This visualisation builds on the work done in the 2D Human Services Data Hub project. The motivation for this alternate representation arose from the work that was done using Google Earth. The problem with the Google Earth visualisation was that population (and projected population) was being displayed by local government area. Rather than colouring the local government areas by population, we displayed this information using extruded 3D towers.
These towers took the shape of the local government area and the height was used to represent the size of the population in that region. The differing sizes of the local government areas however, meant that some of the 3D towers appeared greater in volume than the others. Unless inspected carefully, these differences in volume could mislead a viewer by suggested a greater population than that which was actually present.
This type of visual exaggeration can easily result in a misrepresentation of the underlying data – in terms of accurate data science, this is an outcome to be avoided. In order to resolve this problem and provide a more accurate representation of the information, we developed this alternative 3D visualisation of the same data set.
This visualisation contains a 3D graph, where each axis of the graph (or box) represents one of the variables being plotted. These variables are number of social housing contracts, SEIFA (Socio-Economic Index For Areas) and population. Each point in the graph corresponds to a particular local government area.

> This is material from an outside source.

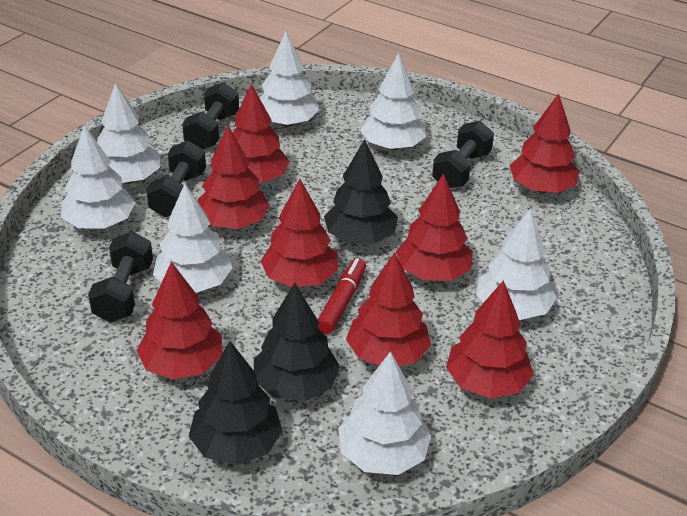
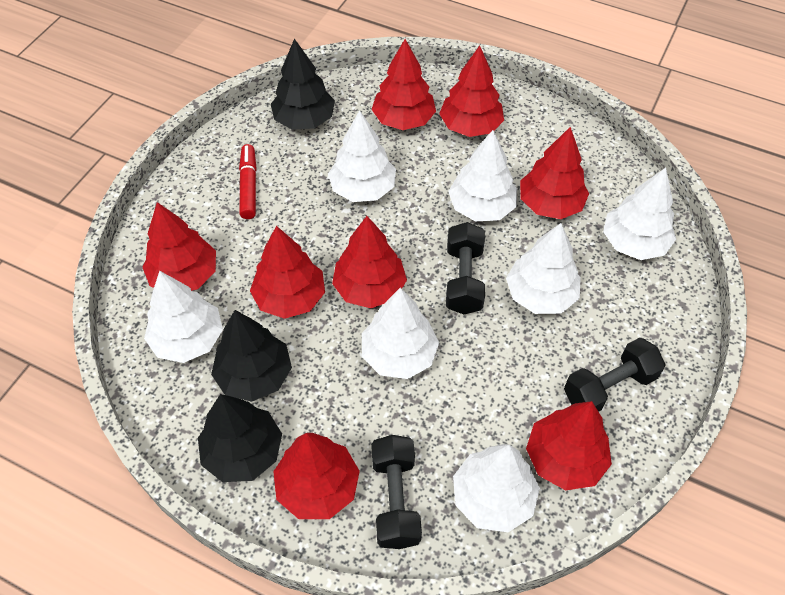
black dumbbell: [88,232,153,322] [146,141,206,217] [182,82,239,149] [432,121,494,188] = 4 -> [371,435,422,549] [446,222,485,314] [564,338,666,412] = 3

SEIFA is not an indicator of a rich or poor area, it’s more a measurement of the conditions of the area that you are living in e.g. access to schools, public transport etc. We’ve also used the SEIFA index to adjust the colour of each ball corresponding to a local government area in the graph. The number displayed in brackets beside each ball represents the population of the area. The value in yellow is the number of social housing contracts fulfilled in each area.

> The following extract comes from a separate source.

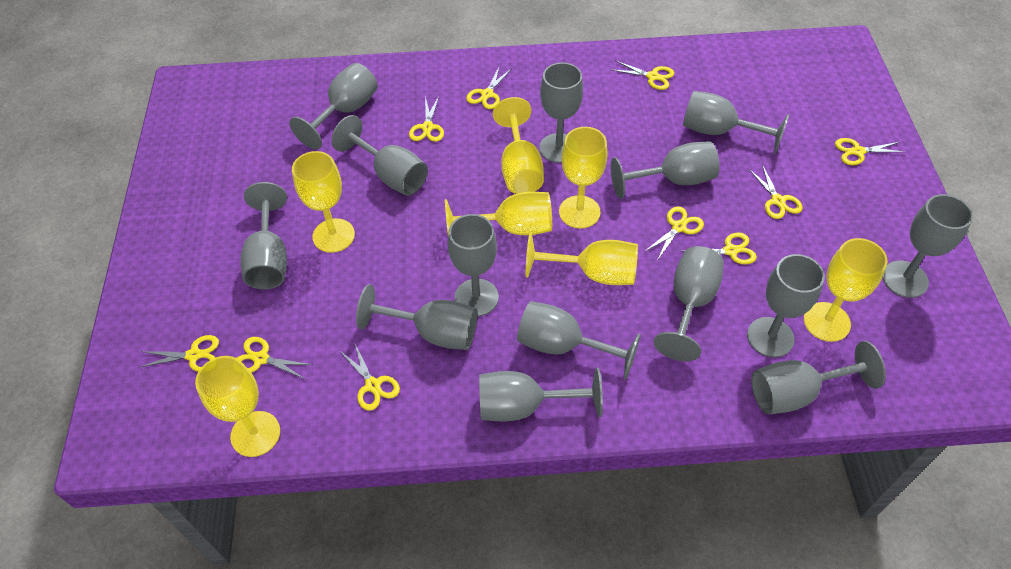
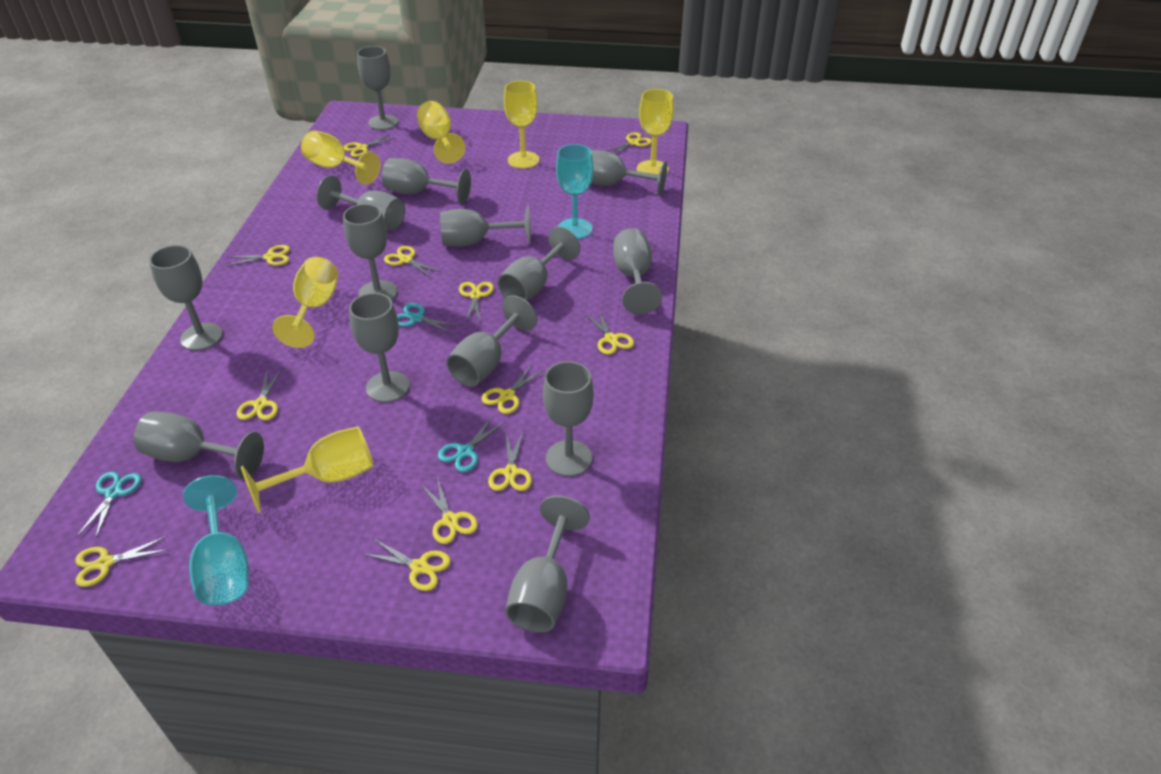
turquoise goblet: none = 0 -> [183,475,249,605] [556,144,593,239] = 2
turquoise scissors: none = 0 -> [76,472,142,539] [397,303,460,334] [438,415,505,472] = 3
yellow goblet: [195,356,280,457] [292,151,355,253] [445,192,552,235] [493,97,544,194] [526,233,638,285] [559,127,608,229] [804,238,888,342] = 7 -> [241,426,374,513] [272,257,338,348] [301,130,380,185] [417,101,465,164] [504,80,539,169] [637,89,674,174] = 6
yellow scissors: [140,335,219,372] [237,337,313,379] [339,344,400,411] [409,96,444,142] [466,65,512,109] [612,61,674,90] [644,206,704,259] [681,232,757,264] [749,164,803,219] [835,138,904,165] = 10 -> [75,536,168,587] [226,245,290,266] [237,368,283,420] [344,134,395,157] [363,539,451,591] [384,246,441,278] [421,477,478,544] [459,282,494,323] [482,364,545,414] [488,432,532,491] [584,310,634,355] [606,132,652,154] = 12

We use these numbers to display a metaball surrounding each data point in the graph. These balls, when close enough, will join and coalesce like water droplets into an aggregate surface (known in mathematics as an isosurface), forming a cluster in the graph which represents a collection of local government areas with a similar level of service. An interesting example of this behaviour is visible in the screen shot above – the characteristics of Ryde mean that it is almost close enough to join Randwick and Hornsby to form a single large cluster.

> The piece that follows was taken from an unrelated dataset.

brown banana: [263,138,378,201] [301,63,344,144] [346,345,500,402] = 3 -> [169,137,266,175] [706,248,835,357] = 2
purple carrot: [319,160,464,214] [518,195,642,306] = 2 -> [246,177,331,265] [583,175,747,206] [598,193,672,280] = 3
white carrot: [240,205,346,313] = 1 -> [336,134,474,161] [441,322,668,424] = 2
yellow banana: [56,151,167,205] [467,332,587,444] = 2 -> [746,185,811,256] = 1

Normally, visualisations are used to find answers but in this situation it actually raises questions.
In the 2D visualisation of this information, we were looking at a map: the map is really just telling you where Ryde is located. If you already know where Ryde is located, in some ways you don’t really need the map -it’s just telling you where it is and what the numbers are. In the 3D visualisation however, the local government areas are positioned spatially based on the parameter space rather than geography.
In the visualisation, Parramatta and Newcastle are considered similar. This is interesting because they are not near each other geographically but they are considered similar in terms of contracts, population and SEIFA index.